Determine the number of lines in the listing below in which the word "code" is present, and state it without comment.

□ □ □ □ □ □ □

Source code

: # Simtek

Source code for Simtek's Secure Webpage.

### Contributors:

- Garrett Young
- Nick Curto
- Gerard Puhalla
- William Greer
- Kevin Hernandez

□ □ □ □ □ □ □

* Solution to this exercise *
2